- EXERCISE -
Copy out the whole text on the HTML5 cache manifest, word for word.

- TEXT SHOWN -
+ + + +

You actually don't need jQuery for this at all. HTML5 itself has a neat facility for applications ran in online/offline conditions - cache manifest. The cache manifest is a plain text file referenced in the manifest
attribute of <html>
tag:
<html manifest="cache.manifest">
The contents of this manifest file tells the browser, which resources need online conditions to function (NETWORK
), which files to cache (CACHE
) and what to do when network resource is requested while offline (FALLBACK
).
CACHE MANIFEST
# the above line is required
NETWORK:
*
FALLBACK:
* error404.html
CACHE:
index.html
about.html
help.html
# Plus all other resources required to make it look nice
style/default.css
images/logo.png
images/backgound.png
When using manifest, browser first consults the manifest and, without any scripting, acts accordingly based on being online or offline.
http://dev.w3.org/html5/spec-preview/offline.html#manifests
UPDATE:
Please note the crucial requirement on response content type. Plain text simply doesn't work.
Manifests must be served using the text/cache-manifest
MIME type.
http://dev.w3.org/html5/spec-preview/offline.html#writing-cache-manifests
Also be aware that all URLs not listed in the manifest are blocked from load as a result. That's why I've fixed the above manifest with wildcards (*
) to allow "the rest". That might help you get started.

+ + + +

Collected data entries
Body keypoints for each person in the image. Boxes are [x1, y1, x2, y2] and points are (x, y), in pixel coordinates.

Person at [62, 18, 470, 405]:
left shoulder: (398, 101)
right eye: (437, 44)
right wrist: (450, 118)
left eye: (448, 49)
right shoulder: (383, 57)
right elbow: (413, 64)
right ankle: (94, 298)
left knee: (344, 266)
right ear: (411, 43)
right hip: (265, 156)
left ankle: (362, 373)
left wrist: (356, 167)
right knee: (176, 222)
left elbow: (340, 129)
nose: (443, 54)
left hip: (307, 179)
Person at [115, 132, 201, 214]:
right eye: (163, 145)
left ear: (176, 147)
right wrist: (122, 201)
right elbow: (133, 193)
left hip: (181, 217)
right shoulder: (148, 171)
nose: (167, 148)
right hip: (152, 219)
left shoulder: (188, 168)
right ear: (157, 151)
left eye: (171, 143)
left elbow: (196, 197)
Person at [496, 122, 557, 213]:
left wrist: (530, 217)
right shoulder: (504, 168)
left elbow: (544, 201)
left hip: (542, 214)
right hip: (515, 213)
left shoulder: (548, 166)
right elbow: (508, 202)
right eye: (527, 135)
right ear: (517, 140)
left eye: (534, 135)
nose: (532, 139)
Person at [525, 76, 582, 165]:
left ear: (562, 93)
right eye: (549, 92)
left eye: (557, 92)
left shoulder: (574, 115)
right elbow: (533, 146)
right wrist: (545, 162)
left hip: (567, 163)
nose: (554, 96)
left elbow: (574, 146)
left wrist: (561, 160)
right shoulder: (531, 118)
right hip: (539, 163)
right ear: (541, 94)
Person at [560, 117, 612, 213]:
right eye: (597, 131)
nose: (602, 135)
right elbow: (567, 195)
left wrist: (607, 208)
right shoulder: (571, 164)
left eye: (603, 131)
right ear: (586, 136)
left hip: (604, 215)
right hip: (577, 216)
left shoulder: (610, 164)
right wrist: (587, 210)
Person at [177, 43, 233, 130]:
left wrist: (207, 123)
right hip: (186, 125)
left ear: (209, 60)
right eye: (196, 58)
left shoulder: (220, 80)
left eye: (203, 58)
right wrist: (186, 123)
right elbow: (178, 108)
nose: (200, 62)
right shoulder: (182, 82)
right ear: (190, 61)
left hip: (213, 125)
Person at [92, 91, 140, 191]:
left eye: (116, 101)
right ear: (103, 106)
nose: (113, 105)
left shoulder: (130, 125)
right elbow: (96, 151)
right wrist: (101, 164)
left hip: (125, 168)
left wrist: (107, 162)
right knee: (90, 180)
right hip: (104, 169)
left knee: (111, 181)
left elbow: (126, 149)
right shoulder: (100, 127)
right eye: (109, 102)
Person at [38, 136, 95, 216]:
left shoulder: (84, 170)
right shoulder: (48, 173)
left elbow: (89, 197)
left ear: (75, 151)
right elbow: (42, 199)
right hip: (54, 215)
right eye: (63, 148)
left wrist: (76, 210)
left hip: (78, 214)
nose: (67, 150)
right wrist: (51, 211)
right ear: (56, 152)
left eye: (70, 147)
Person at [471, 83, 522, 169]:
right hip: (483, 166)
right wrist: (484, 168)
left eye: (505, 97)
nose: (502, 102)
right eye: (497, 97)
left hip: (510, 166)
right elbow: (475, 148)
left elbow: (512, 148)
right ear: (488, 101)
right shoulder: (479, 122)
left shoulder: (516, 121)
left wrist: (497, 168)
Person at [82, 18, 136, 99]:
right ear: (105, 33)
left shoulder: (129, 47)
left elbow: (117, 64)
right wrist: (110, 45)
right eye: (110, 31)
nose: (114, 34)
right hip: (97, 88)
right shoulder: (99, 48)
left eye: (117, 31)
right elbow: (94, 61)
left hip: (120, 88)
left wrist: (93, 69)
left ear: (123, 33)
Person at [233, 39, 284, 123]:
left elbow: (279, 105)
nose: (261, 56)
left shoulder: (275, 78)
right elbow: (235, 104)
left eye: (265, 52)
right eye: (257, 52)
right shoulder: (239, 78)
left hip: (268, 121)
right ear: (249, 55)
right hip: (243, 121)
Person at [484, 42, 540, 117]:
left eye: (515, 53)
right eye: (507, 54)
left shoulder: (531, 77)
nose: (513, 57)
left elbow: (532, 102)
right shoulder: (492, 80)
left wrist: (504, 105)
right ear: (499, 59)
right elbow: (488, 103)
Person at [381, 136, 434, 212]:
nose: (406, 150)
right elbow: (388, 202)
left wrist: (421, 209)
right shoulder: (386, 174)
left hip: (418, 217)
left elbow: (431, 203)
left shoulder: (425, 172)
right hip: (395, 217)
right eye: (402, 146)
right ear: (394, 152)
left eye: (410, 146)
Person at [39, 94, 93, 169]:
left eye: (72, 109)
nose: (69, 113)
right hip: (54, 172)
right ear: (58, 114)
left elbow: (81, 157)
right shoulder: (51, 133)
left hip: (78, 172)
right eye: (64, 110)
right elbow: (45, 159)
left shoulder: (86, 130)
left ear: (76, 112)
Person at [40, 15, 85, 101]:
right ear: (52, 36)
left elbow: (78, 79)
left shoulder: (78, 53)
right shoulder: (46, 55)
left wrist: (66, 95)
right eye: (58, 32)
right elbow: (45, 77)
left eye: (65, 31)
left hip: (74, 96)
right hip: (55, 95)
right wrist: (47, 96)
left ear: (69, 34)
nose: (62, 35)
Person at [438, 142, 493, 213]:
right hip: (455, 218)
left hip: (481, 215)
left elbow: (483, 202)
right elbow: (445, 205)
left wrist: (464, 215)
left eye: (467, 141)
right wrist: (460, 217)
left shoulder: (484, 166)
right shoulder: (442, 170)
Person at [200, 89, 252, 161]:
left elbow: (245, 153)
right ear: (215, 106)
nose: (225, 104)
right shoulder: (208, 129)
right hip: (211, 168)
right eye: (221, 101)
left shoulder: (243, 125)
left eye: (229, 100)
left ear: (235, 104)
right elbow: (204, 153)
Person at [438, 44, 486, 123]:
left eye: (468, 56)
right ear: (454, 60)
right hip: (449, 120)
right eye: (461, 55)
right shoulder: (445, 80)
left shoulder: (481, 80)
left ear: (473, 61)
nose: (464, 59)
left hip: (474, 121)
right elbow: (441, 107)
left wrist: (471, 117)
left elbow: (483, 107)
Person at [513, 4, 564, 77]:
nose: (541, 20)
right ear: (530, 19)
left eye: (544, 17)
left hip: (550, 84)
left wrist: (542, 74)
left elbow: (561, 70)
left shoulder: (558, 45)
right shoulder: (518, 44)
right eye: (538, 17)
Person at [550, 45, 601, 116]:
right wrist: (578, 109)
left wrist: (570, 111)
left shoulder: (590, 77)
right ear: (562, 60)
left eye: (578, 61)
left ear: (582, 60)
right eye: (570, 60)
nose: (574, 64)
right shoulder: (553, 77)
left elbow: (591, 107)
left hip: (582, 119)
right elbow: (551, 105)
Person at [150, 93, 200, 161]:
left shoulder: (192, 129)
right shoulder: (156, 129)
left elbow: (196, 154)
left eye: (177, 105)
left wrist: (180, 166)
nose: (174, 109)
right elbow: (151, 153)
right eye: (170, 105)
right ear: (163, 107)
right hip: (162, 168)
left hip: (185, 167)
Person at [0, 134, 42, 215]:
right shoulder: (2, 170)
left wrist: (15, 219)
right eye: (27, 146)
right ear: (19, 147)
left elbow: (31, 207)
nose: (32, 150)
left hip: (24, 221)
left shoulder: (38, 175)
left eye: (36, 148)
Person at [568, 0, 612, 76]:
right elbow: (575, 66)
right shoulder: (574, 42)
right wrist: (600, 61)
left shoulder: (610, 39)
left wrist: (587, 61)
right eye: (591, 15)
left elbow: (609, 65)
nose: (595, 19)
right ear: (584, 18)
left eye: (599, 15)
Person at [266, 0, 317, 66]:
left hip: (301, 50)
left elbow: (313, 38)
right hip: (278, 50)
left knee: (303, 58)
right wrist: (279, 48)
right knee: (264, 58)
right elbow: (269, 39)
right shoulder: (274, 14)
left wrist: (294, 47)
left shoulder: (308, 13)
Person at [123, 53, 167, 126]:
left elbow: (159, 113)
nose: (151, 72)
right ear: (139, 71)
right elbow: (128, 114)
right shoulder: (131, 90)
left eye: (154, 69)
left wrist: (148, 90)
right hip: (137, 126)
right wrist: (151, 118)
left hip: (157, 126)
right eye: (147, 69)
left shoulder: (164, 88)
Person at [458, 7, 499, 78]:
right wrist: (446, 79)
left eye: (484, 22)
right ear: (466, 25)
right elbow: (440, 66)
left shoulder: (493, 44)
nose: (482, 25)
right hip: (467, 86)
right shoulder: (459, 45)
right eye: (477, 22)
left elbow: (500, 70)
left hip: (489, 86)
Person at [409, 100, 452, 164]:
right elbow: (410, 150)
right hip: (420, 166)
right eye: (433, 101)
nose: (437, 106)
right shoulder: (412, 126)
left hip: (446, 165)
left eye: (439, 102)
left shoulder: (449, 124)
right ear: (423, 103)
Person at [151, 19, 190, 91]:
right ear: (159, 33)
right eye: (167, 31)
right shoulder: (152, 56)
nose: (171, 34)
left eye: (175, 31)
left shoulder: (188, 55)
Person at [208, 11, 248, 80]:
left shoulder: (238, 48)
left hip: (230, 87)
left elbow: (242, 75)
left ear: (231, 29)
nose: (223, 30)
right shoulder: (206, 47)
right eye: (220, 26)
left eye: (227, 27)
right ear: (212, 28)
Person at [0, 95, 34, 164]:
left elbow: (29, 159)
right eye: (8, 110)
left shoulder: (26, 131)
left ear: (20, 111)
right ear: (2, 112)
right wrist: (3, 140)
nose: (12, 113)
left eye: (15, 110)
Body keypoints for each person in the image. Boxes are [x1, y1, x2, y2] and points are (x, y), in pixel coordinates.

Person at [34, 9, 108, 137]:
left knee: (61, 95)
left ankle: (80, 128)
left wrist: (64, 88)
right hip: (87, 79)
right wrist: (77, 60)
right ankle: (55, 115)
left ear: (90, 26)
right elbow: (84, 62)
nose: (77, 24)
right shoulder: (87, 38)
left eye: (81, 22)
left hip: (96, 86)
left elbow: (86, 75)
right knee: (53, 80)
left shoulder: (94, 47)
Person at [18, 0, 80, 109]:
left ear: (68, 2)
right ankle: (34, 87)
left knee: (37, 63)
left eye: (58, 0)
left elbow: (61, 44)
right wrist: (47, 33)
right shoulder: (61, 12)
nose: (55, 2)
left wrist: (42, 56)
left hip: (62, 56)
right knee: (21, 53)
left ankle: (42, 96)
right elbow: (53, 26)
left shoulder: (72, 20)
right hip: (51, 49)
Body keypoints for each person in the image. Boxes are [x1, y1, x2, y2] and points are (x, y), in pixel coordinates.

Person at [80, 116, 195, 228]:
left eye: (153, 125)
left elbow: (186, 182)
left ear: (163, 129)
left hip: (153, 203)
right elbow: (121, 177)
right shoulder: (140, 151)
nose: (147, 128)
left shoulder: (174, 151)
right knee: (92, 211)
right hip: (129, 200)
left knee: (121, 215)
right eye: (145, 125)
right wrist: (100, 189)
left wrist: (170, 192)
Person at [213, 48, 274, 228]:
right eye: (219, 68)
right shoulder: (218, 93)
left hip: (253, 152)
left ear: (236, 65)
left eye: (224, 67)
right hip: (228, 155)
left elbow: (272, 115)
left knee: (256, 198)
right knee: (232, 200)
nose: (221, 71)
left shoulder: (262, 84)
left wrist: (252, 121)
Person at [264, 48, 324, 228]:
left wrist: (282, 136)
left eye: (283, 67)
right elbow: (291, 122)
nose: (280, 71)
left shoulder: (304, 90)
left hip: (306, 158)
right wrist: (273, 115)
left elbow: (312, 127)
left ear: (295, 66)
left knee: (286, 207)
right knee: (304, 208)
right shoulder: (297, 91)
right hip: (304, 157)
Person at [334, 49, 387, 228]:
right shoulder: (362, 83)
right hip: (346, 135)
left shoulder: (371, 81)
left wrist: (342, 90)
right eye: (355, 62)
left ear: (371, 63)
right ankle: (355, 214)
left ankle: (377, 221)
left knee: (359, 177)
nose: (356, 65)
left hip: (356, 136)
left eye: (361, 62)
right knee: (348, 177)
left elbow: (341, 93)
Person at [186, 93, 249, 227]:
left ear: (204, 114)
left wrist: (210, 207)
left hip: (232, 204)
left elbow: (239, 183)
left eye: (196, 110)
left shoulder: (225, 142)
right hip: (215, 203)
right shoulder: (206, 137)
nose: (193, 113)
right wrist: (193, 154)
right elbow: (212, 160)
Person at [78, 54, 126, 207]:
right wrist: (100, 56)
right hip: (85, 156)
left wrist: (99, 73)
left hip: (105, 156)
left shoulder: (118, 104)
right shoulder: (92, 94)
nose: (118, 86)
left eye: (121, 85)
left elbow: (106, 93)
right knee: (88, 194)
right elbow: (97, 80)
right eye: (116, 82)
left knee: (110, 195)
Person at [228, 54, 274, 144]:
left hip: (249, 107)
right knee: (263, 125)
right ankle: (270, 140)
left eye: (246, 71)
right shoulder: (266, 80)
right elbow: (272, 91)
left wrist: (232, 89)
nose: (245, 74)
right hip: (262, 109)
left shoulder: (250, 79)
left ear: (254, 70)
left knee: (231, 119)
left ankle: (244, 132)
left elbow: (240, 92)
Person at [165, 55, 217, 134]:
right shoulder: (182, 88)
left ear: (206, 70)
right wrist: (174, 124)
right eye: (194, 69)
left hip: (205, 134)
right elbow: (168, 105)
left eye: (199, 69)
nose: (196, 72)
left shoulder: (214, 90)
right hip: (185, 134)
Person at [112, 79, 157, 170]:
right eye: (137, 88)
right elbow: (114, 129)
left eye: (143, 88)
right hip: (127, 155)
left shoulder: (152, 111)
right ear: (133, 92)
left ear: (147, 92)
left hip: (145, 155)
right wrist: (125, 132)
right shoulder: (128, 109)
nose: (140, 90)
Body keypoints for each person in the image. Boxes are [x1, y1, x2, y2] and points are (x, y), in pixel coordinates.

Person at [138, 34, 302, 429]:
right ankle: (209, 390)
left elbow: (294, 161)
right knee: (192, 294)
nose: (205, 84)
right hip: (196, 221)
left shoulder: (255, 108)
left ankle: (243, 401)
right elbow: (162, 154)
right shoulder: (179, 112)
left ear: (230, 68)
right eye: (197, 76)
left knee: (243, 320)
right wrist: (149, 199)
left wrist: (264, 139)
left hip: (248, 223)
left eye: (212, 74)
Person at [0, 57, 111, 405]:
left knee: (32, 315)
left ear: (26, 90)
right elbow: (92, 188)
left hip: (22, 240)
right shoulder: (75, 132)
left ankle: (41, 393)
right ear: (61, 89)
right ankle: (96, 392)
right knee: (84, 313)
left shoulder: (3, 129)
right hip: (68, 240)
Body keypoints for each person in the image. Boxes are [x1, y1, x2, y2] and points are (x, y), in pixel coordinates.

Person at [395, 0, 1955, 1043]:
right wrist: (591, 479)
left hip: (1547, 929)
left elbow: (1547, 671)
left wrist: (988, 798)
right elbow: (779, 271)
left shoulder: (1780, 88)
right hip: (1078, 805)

+ + + +

- WRITTEN SOLUTION -
You actually don't need jQuery for this at all. HTML5 itself has a neat facility for applications ran in online/offline conditions - cache manifest. The cache manifest is a plain text file referenced in the manifest
attribute of <html>
tag:
<html manifest="cache.manifest">
The contents of this manifest file tells the browser, which resources need online conditions to function (NETWORK
), which files to cache (CACHE
) and what to do when network resource is requested while offline (FALLBACK
).
CACHE MANIFEST
# the above line is required
NETWORK:
*
FALLBACK:
* error404.html
CACHE:
index.html
about.html
help.html
# Plus all other resources required to make it look nice
style/default.css
images/logo.png
images/backgound.png
When using manifest, browser first consults the manifest and, without any scripting, acts accordingly based on being online or offline.
http://dev.w3.org/html5/spec-preview/offline.html#manifests
UPDATE:
Please note the crucial requirement on response content type. Plain text simply doesn't work.
Manifests must be served using the text/cache-manifest
MIME type.
http://dev.w3.org/html5/spec-preview/offline.html#writing-cache-manifests
Also be aware that all URLs not listed in the manifest are blocked from load as a result. That's why I've fixed the above manifest with wildcards (*
) to allow "the rest". That might help you get started.